▶

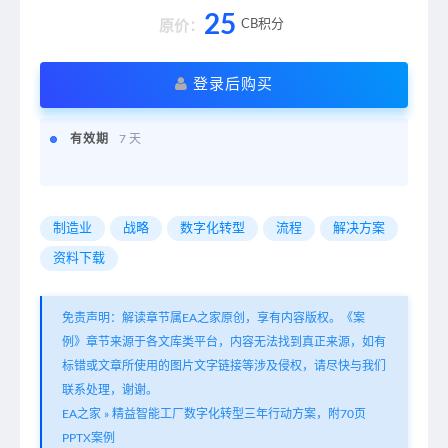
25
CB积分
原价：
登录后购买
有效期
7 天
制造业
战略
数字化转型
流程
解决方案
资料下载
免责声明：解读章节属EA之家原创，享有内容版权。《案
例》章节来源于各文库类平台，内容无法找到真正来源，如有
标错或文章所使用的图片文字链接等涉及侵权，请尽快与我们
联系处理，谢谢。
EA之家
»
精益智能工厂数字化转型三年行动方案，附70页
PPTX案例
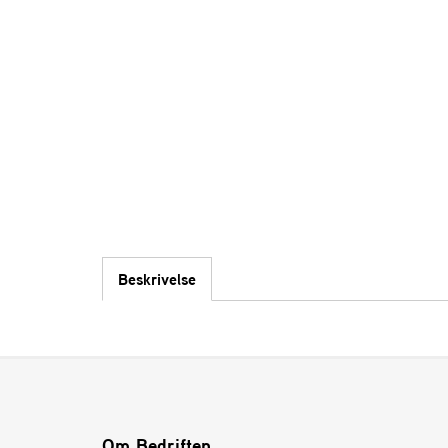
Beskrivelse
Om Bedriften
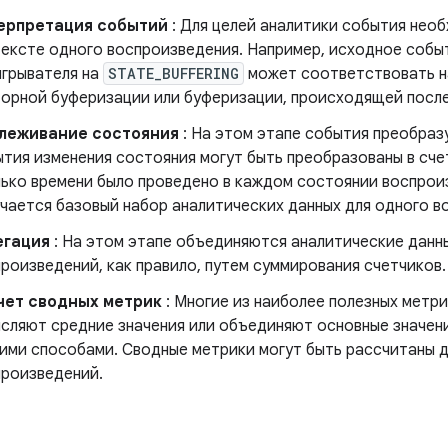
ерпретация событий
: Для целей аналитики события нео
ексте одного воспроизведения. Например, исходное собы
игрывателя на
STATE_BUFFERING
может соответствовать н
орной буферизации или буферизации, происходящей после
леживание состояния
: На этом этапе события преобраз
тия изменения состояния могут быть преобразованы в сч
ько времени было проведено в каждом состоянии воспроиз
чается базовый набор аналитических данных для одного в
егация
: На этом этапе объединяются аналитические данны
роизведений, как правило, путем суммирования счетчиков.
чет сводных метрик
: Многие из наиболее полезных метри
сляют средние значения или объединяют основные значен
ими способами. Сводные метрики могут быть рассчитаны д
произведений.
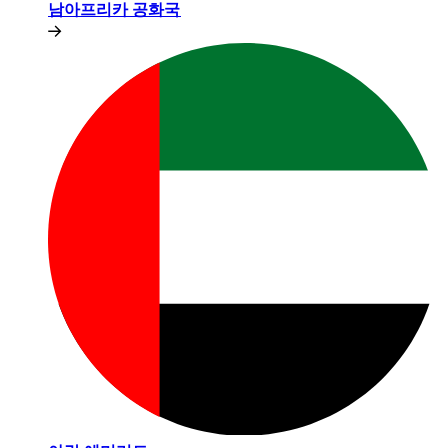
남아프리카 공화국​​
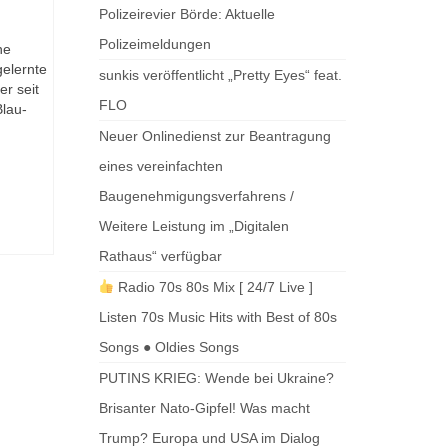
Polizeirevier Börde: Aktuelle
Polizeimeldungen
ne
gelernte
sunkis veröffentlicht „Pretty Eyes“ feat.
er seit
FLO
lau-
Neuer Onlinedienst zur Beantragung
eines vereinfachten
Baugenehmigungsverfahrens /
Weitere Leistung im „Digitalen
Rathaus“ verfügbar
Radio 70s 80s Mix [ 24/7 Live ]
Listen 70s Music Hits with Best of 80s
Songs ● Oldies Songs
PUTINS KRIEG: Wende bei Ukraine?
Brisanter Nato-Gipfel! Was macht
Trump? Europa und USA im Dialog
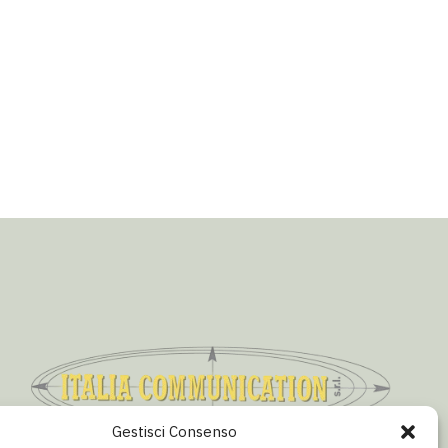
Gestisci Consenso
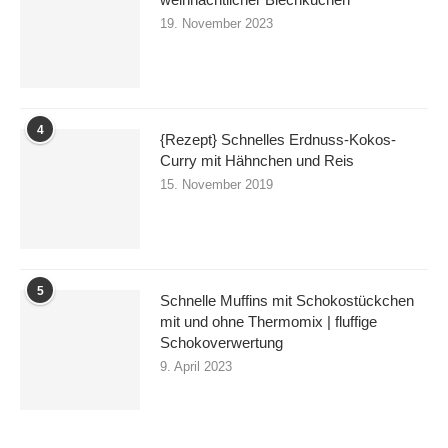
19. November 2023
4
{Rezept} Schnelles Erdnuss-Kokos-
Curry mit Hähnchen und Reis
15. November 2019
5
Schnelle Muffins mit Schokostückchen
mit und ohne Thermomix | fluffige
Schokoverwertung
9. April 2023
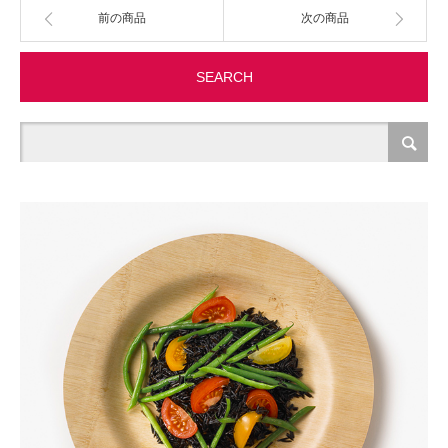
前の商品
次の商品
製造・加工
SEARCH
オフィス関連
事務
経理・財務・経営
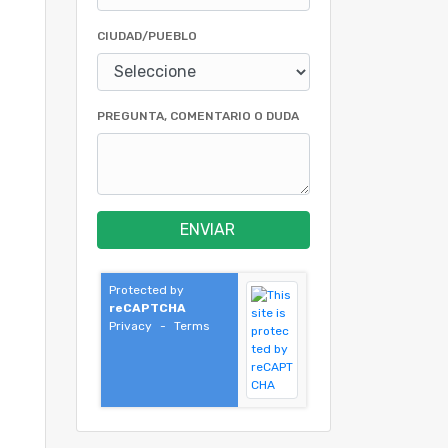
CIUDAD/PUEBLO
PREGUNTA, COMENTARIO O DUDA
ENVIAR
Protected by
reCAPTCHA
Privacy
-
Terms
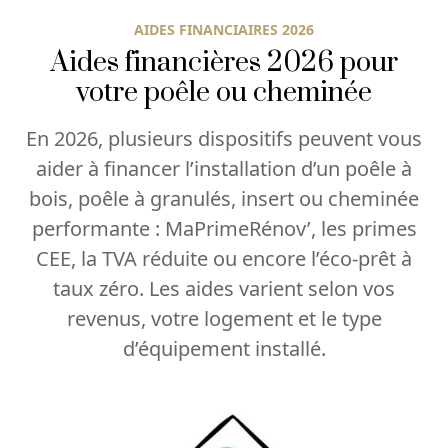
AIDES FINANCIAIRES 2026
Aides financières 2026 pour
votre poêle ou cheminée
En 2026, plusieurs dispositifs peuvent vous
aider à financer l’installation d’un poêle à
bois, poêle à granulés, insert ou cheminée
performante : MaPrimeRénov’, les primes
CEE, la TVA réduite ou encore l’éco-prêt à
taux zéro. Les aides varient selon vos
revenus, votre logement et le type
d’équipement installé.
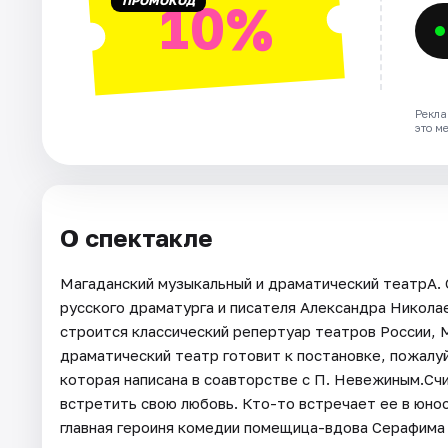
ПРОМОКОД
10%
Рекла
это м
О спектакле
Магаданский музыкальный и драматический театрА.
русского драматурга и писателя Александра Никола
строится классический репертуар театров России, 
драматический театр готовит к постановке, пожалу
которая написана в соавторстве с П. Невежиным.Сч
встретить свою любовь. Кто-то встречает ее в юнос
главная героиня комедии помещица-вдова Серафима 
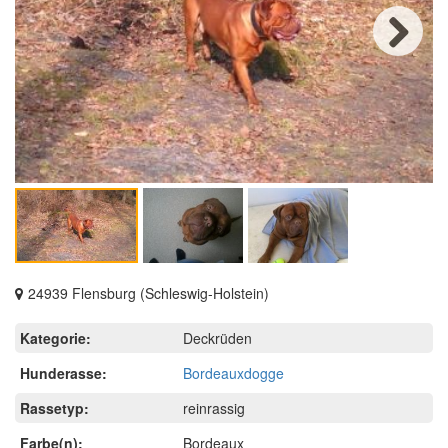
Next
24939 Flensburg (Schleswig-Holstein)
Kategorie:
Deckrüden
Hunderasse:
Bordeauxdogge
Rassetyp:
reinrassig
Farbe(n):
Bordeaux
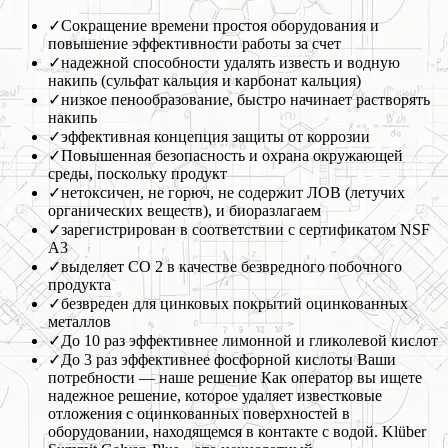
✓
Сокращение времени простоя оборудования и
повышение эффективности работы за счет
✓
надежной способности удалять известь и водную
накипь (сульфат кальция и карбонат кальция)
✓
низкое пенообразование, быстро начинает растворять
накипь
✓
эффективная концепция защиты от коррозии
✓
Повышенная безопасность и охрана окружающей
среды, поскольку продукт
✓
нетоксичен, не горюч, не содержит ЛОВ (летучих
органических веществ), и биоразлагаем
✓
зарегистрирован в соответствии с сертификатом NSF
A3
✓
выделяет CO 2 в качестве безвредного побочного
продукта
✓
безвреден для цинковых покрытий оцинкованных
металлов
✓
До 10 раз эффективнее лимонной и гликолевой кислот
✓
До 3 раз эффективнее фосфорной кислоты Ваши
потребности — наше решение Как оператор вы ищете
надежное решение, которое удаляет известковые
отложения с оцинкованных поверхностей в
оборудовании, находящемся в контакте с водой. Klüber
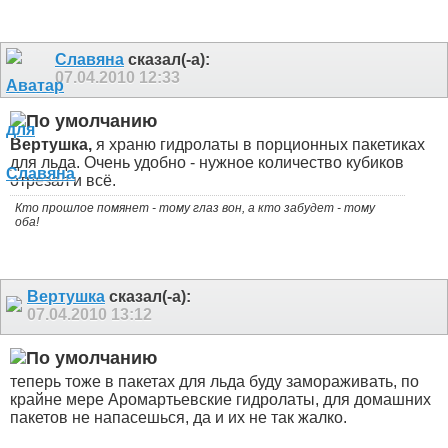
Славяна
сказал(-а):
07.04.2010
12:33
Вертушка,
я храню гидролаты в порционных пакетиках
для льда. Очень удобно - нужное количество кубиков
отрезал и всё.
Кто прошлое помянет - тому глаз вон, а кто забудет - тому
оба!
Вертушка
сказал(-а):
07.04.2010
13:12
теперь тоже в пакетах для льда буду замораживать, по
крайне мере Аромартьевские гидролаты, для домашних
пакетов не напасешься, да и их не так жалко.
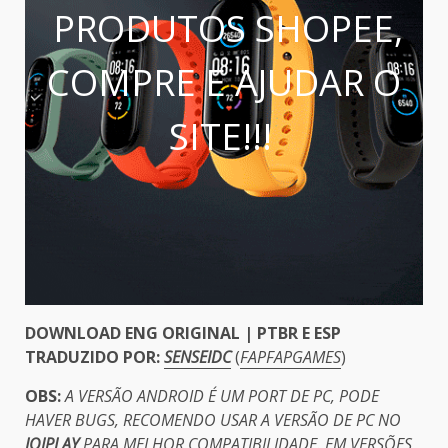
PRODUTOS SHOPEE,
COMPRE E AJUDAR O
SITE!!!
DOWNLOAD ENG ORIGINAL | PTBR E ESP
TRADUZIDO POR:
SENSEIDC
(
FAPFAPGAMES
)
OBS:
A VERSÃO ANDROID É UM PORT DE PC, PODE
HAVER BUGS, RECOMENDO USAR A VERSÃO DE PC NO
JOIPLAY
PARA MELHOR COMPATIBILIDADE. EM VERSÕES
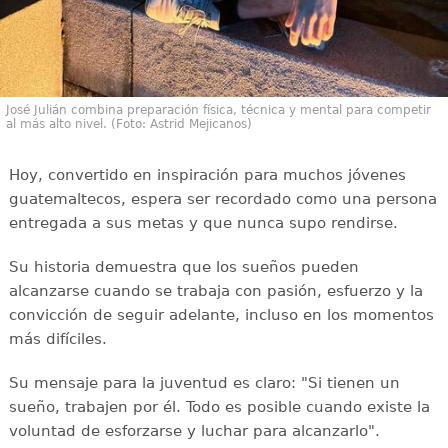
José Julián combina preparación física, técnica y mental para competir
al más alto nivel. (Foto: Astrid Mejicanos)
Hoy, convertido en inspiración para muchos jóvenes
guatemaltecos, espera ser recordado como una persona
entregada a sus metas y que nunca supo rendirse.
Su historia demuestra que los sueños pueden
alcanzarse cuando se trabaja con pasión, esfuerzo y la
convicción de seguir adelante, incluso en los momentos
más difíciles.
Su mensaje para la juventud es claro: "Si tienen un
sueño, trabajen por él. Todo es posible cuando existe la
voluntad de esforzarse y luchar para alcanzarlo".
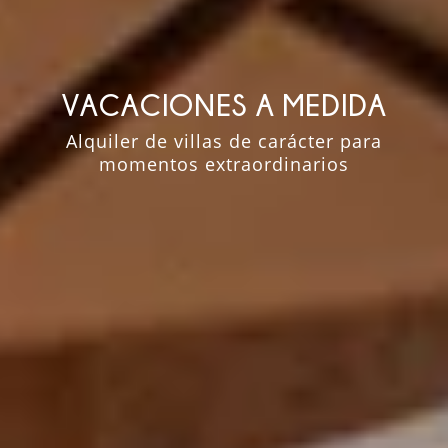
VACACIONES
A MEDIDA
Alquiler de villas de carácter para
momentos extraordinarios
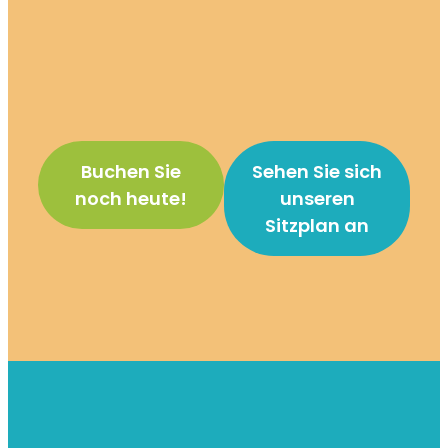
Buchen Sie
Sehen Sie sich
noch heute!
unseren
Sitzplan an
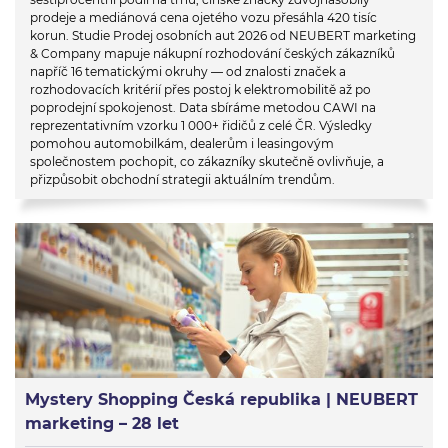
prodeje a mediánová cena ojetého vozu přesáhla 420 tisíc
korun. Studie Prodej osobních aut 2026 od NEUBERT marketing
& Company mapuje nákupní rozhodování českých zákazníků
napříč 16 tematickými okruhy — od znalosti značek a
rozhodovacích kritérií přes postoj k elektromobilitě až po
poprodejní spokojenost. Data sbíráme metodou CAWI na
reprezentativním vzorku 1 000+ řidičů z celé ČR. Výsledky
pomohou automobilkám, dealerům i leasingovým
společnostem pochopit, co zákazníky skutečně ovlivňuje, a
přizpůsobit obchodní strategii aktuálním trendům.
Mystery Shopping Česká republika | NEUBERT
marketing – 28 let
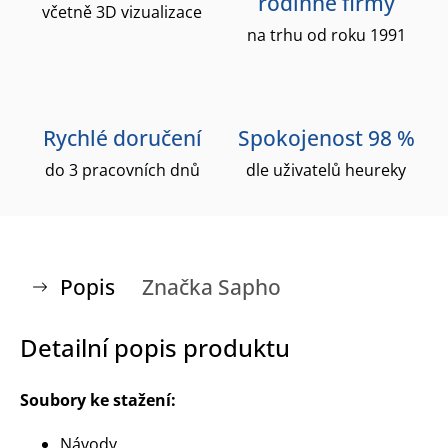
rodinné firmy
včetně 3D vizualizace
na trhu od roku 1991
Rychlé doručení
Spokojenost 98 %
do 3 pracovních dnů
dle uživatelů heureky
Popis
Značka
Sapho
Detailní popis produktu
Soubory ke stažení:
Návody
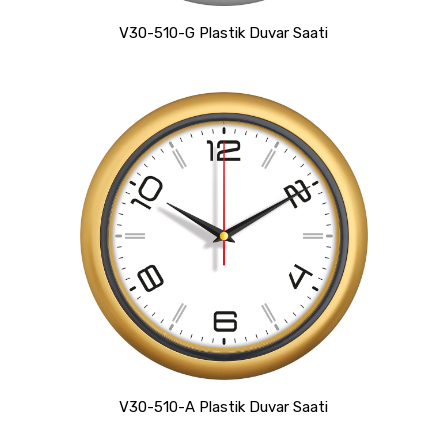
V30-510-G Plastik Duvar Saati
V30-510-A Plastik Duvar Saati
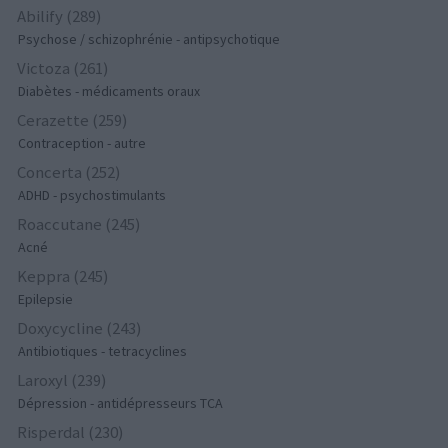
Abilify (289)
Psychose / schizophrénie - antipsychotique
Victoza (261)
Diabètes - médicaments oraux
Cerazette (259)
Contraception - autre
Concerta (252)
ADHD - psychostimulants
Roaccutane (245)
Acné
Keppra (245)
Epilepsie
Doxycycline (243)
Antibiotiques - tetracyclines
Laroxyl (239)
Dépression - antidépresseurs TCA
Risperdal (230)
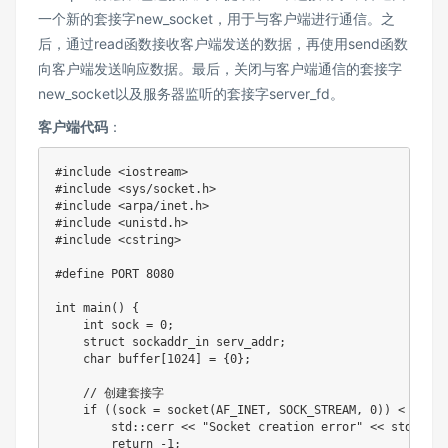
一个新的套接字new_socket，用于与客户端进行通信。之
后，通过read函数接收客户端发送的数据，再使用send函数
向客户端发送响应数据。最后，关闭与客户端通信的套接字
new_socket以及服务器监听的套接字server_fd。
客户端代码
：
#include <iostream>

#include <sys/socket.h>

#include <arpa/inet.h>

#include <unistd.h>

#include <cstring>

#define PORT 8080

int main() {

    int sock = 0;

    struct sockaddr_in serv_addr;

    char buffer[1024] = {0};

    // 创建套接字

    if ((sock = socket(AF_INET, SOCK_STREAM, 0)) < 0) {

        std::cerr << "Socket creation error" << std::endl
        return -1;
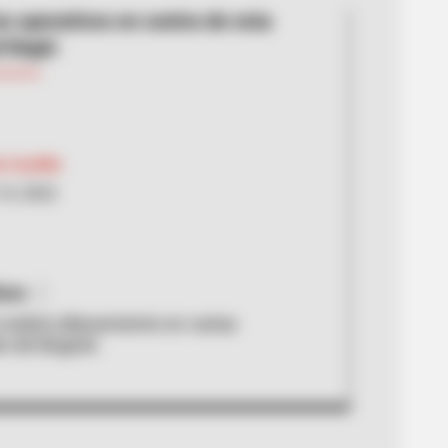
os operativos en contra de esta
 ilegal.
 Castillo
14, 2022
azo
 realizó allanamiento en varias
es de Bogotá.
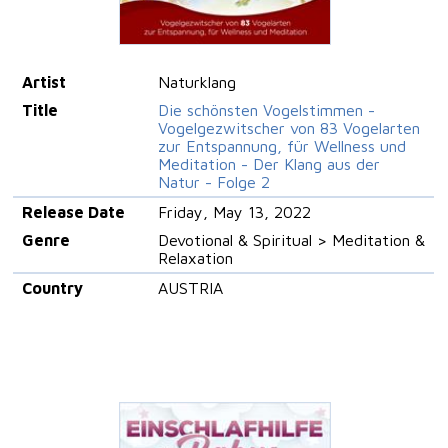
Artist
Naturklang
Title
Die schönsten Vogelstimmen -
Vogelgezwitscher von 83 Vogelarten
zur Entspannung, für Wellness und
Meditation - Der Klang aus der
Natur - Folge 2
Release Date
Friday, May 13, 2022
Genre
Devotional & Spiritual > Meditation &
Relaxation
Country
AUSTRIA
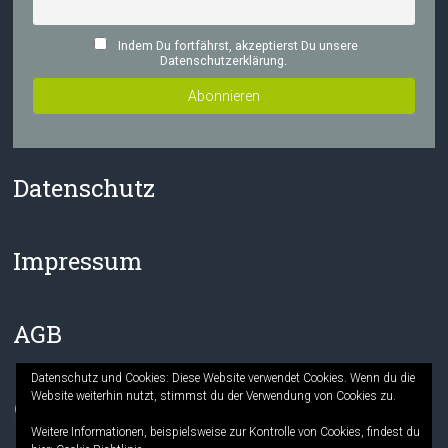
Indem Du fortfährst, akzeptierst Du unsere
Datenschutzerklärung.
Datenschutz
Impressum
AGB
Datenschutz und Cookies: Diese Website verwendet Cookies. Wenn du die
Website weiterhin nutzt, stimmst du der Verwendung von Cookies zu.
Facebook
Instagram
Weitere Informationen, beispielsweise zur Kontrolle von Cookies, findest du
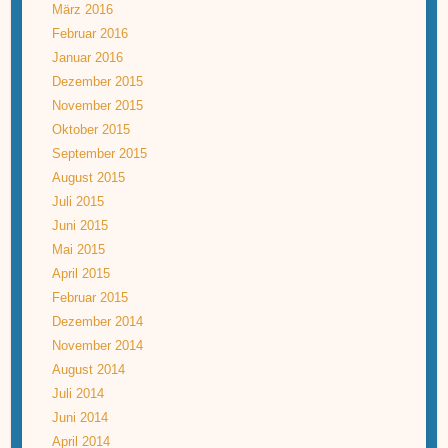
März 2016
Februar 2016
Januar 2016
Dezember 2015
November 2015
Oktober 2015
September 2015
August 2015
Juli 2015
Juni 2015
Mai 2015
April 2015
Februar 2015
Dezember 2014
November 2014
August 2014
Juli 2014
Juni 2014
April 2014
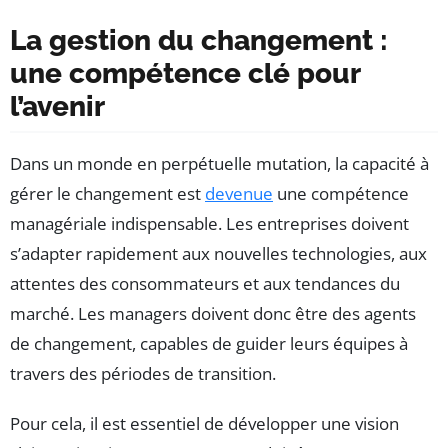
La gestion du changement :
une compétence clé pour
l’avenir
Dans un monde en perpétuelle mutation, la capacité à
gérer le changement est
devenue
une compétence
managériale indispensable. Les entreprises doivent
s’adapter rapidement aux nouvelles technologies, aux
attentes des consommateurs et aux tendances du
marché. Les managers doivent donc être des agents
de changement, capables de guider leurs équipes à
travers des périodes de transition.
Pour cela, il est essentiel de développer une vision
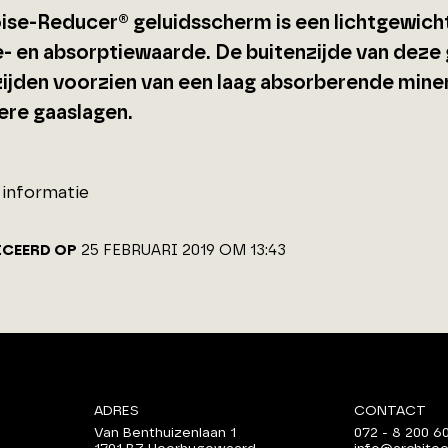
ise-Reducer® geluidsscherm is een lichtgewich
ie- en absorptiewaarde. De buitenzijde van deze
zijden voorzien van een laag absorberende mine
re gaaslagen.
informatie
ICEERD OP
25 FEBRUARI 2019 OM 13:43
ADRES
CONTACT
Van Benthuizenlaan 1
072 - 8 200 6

◀

From the listing, tally every line with the word "этапе" in it and give only the tally.

2